Concord, June 6th.–. . . Mr. F—- arrived yesterday, and appeared to be in most excellent health, and as happy as the sunshine. About the first thing he did was to wash the dishes; and he is really indefatigable in the kitchen, so that I am quite a gentleman of leisure. Previous to his arrival, I had kindled no fire for four entire days, and had lived all that time on the corned beef, except one day, when Ellery and I went down the river on a fishing excursion. Yesterday, we boiled some lamb, which we shall have cold for dinner to-day. This morning, Mr. F—- fried a sumptuous dish of eels for breakfast. Mrs. P. —- continues to be the instrument of Providence, and yesterday sent us a very nice plum-pudding.

I have told Mr. F—- that I shall be engaged in the forenoons, and he is to manage his own occupations and amusements during that time, . . .

Leo, I regret to say, has fallen under suspicion of a very great crime,–nothing less than murder,–a fowl crime it may well be called, for it is the slaughter of one of Mr. Hayward’s hens. He has been seen to chase the hens, several times, and the other day one of them was found dead. Possibly he may be innocent, and, as there is nothing but circumstantial evidence, it must be left with his own conscience.

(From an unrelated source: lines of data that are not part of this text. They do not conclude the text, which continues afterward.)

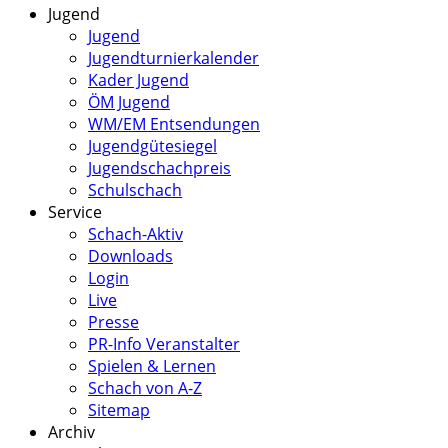
Jugend
Jugend
Jugendturnierkalender
Kader Jugend
ÖM Jugend
WM/EM Entsendungen
Jugendgütesiegel
Jugendschachpreis
Schulschach
Service
Schach-Aktiv
Downloads
Login
Live
Presse
PR-Info Veranstalter
Spielen & Lernen
Schach von A-Z
Sitemap
Archiv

Meantime, Mr. Hayward, or somebody else, seems to have given him such a whipping that he is absolutely stiff, and walks about like a rheumatic old gentleman. I am afraid, too, that he is an incorrigible thief. Ellery says he has seen him coming up the avenue with a calf’s whole head in his mouth. How he came by it is best known to Leo himself. If he were a dog of fair character, it would be no more than charity to conclude that he had either bought it, or had it given to him; but with the other charges against him, it inclines me to great distrust of his moral principles. Be that as it may, he managed his stock of provisions very thriftily, burying it in the earth, and eating a portion of it whenever he felt an appetite. If he insists upon living by highway robbery, it would be well to make him share his booty with us. . . .

From Nathaniel Hawthorne’s American Note-Books.